### Work task A:
According to the winch hook thread, why should the winch strap run about level instead of the winch being mounted high?
### Work task B:
Rewrite the paragraph of the winch hook thread beginning "I stripped and repainted the trailer" as a short bulleted list.
### Work task C:
Reproduce the part of the winch hook thread between "For the life" and "for the handle?", inclusive.

### Supplied passage:
BEGIN

# Trailer Rebuild: Winch Hook problems with Jon Boat



## hagbard (Jun 29, 2015)

A few weeks ago I bought an old Alumacraft 1257 with trailer. While both work well they need updating especially the trailer. 

I stripped and repainted the trailer with bed liner paint, new lights and wiring, new coupler, new chains. All is going well except for the winch hook!

For the life of me I can not find a winch rope that has a hook that will fit around the jon boat handle!

Is it safe to use a heavy duty carabiner or quick link?

Is it safe to grind out the inside of the new hook to make room for the handle?

Also there is a safety chain on the front of the boat. Should I look into transom tie downs too or is that not a big deal with such a light boat? I do run a ratchet strap around the boat and trailer around the rear bench seat.

Thanks for any suggestions


----------



## earl60446 (Jun 29, 2015)

You need some kind of transom tie down(s), gotta use something, lots of options there.

Carabiner is no good for winch, stick with steel. Marine store should have a variety of hooks to use or go online and get it.

Safety chain in front is also a good idea.

Tim


----------



## Y_J (Jun 29, 2015)

You could always put a SS U-Bolt on the bow for your winch hook to connect to.. Works pretty good for me. I just added a a small backing plate ahead of the nuts on the inside along with 3M-5200 inside and outside.


----------



## hagbard (Jun 29, 2015)

Thanks for the replies.

What is the proper way to attach guide on rollers to the trailer? The vertical ones with rollers at the top?

It was rigged with a u bracket and washers as spacers to set the correct width for the boat. They are are rusty and the brackets are bent. There must be a more elegant solution?


----------



## SumDumGuy (Jun 30, 2015)

There are a variety of heavy duty quick clamps that will work. Check home depot, etc.

Like this....


----------



## Clint KY (Jul 11, 2015)

I had a similar problem as the hook on the winch strap would not fit into the bow eye of my jon boat. I purchased a clevis and attached it to the bow eye and it is large enough to accommodate the hook.


----------



## rktman (Jul 21, 2015)

Use a trailer safety chain type carabiner for strength.


----------



## Captain Ahab (Jul 22, 2015)

Great advice all


Please add your location to your profile to help when asking and answering questions


----------



## hagbard (Aug 17, 2015)

Thanks for all the replies. Finally got it all setup this weekend. I ended up using a half inch quick link (working load 2200lbs).

Does the positioning of everything look ok here? Is the winch setup too high? Roller on top on the handle and winch rope going below the roller is correct?


----------



## Clint KY (Aug 17, 2015)

hagbard said:


> Does the positioning of everything look ok here?


No



hagbard said:


> Is the winch setup too high?


 Yes - very much so. The winch strap should be about level. The way you have it the winch is going to be trying to lift the bow of the boat rather than pulling it straight back.



hagbard said:


> Roller on top on the handle and winch rope going below the roller is correct?



If you mean the Bow Stop (in your setup a roller) on top of the bow handle - Yes that is fine. And the winch strap under the Bow Stop is correct.


----------



## hagbard (Aug 17, 2015)

Great, thanks Clint.

END

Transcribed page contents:
BEGIN

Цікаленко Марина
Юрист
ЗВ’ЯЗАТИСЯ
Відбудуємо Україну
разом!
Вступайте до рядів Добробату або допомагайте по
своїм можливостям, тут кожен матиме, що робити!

END
BEGIN

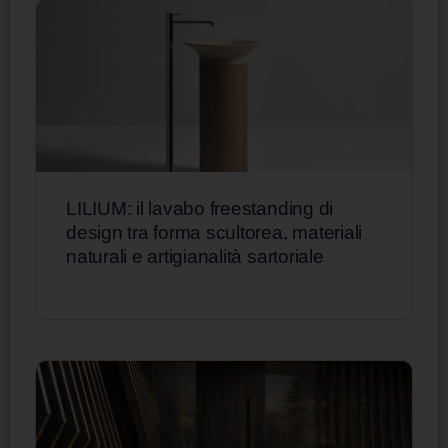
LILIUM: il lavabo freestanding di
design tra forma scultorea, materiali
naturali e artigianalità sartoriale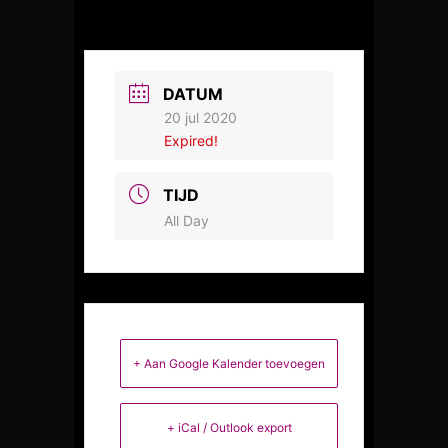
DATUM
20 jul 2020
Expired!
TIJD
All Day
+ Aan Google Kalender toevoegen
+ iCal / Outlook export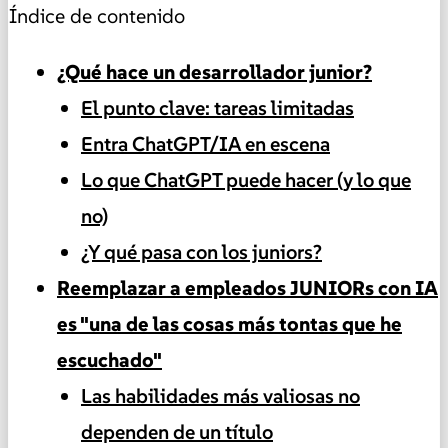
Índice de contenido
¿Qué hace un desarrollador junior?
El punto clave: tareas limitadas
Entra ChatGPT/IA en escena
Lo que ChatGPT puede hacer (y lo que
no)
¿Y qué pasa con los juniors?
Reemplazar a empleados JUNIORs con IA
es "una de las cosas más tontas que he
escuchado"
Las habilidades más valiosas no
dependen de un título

END

### Worked solution A:
A level strap pulls the boat straight back. When the winch sits too high, it tries to lift the bow of the boat instead.

### Worked solution B:
- Stripped the trailer and repainted it with bed liner paint
- Installed new lights and wiring, a new coupler, and new chains
- Everything is going well except the winch hook

### Worked solution C:
For the life of me I can not find a winch rope that has a hook that will fit around the jon boat handle!

Is it safe to use a heavy duty carabiner or quick link?

Is it safe to grind out the inside of the new hook to make room for the handle?